• _EXERCISE AIM_
Within the data below, tally the lines that contain "Showroom" and state only the total.

(Extracted page text data)

-=-=-=-=-

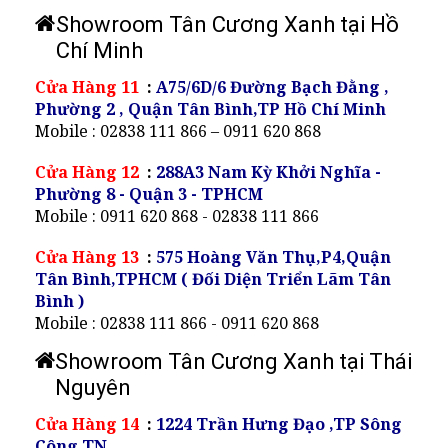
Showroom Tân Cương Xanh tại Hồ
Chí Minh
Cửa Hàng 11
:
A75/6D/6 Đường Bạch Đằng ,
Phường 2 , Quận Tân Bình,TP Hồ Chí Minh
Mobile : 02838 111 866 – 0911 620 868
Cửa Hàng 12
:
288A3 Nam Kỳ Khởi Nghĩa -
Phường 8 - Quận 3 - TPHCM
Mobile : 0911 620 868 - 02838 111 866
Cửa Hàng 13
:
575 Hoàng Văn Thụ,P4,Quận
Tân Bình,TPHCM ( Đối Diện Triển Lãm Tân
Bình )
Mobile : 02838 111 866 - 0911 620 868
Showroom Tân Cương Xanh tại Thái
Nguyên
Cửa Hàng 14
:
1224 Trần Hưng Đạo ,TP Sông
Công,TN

-=-=-=-=-

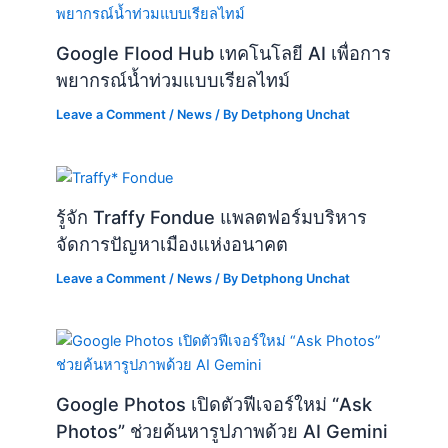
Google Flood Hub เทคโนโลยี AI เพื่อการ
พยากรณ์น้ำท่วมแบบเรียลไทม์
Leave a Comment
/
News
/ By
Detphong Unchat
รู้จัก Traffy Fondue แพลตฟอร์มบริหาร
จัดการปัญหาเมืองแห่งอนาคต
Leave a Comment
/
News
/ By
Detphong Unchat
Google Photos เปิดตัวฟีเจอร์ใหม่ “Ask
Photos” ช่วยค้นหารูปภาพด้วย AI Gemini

-=-=-=-=-

• _RESPONSE BELOW_
2